───── DOCUMENT EXTRACT

The other big one for December was a holiday that we booked for August 2018. We paid for everyone flights because it was just easier that way. They are going to pay us back their share so that’s probably another $1.5K-$2K.
Did everyone have a good time over the Christmas break?
Between my own job and Mrs. Firebug’s job, I went to about 5 Christmas break up parties lol.
My job had a social club one, an official one that was on a Thursday (wtf were they thinking) and we had another unofficial one at the pub on the last day).
So between all the parties/birthdays/Christmas and new years eve festivities.
It’s safe to say that the budget was blown out just a little.
It was a relatively quiet Christmas break this year. The best part for me was there was minimal traveling.
Nothing worse than having to spend half of Christmas day driving to and from a destination that’s >1 hour away. We stayed local for Christmas and new years which was awesome. It meant I could ride my electric bike to each location within the town.
One of my favorite things to do when it’s good weather is to ride my E-Bike all over town. Puts me in a great mood and makes traveling fun.
We started 2017 with a net worth of $258,857 and ended it at $400,877 meaning we added $142,020 bucks! 😱🤑👊
Bring on 2018!

──────────
───── RECORDED INFORMATION

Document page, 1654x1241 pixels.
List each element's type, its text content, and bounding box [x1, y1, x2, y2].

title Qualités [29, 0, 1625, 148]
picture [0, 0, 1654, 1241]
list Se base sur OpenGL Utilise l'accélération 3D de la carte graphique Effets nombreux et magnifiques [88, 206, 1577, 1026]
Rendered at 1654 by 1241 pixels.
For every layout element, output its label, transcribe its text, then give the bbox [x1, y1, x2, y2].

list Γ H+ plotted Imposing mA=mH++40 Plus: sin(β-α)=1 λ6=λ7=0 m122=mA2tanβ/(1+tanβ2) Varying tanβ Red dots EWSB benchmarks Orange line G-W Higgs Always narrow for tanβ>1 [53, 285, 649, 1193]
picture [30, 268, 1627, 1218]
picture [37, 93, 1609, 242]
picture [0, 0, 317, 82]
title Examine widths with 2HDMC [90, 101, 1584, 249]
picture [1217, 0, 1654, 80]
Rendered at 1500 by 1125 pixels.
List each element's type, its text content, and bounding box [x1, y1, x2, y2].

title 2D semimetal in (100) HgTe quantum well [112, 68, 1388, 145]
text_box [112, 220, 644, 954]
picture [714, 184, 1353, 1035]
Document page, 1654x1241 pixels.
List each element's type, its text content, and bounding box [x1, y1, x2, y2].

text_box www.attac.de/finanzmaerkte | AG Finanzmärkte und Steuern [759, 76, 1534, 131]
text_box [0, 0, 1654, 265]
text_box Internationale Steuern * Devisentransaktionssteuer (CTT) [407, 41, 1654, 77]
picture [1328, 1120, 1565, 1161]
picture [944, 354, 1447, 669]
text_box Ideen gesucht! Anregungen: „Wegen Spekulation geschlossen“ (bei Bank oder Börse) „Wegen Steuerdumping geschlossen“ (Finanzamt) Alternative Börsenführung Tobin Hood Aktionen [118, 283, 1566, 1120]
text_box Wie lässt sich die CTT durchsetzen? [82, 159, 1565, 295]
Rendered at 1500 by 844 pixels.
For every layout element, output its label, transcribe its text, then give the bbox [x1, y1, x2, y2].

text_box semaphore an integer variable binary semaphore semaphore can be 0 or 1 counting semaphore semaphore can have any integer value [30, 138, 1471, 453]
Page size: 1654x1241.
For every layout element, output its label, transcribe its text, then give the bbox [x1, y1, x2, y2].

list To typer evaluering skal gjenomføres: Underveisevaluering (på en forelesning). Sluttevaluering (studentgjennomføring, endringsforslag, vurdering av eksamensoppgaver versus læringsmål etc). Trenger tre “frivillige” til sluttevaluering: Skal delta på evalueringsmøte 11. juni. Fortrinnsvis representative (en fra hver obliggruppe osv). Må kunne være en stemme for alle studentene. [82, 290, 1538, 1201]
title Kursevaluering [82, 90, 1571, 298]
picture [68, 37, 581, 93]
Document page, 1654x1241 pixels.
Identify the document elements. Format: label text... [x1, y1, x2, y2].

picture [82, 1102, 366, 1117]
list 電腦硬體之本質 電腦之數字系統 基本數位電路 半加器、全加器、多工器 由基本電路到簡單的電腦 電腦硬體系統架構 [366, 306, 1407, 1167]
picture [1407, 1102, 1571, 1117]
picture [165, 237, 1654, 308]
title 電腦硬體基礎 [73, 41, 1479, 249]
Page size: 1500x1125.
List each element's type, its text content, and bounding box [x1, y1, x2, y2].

──────────

CHALLENGES:
[1] Answer these about the Christmas-break post:
(a) For what month and year was the holiday booked in December?
(b) About how many Christmas break-up parties did the writer attend?
(c) What net worth did the writer report at the end of 2017?
[2] Decide whether each statement agrees with the Christmas-break post. Answer yes or no, and quote the words from the post that settle it.
(a) The official work party was held on a Friday.
(b) The writer stayed local for both Christmas and New Year's.
(c) The writer added more than $150,000 to their net worth in 2017.
[3] Resume the Christmas-break post after its final line, "Bring on 2018!"
The entries have no role in this exercise.

ANSWERS PER TASK:
[1]
(a) August 2018
(b) About 5
(c) $400,877

[2]
(a) No: "an official one that was on a Thursday"
(b) Yes: "We stayed local for Christmas and new years which was awesome."
(c) No: "meaning we added $142,020 bucks!"

[3]
Net Worth Update
Super had a very good month over December. We added around $4K for both our accounts combined. I’m not sure if this is because of the markets doing well, a dividend payout maybe, or our employers adding in an extra Super pay (we had three paydays at the end of November instead of the normal two).
Our cash savings took the biggest hit due to a repair bill and holiday that was booked and ETFs didn’t really do much for December, only moving up about $350 bucks.
Properties
No changes in the properties this month.
*DISCLAIMER*
Various data sources (RP data, Domain.com etc.) are used in combination of what similar surrounding properties were sold for to calculate an estimate. This is an official Commonwealth bank estimate and one which they use to approve loans.
ETFs
Not much happening here. VAS was the only ETF that went up during December with the other two (VTS and VEU) going down. About $350 all up for the month
Networth
Fantastic, you are absolutely killing it in 2017. You will do even better in 2018. Well done to you both. Keep up the excellent work. Always love reading your blogs. Cheers
Will do BHL 👊
If someone owes you money (e.g. for flights) I’m sure you can count it as part of your net worth.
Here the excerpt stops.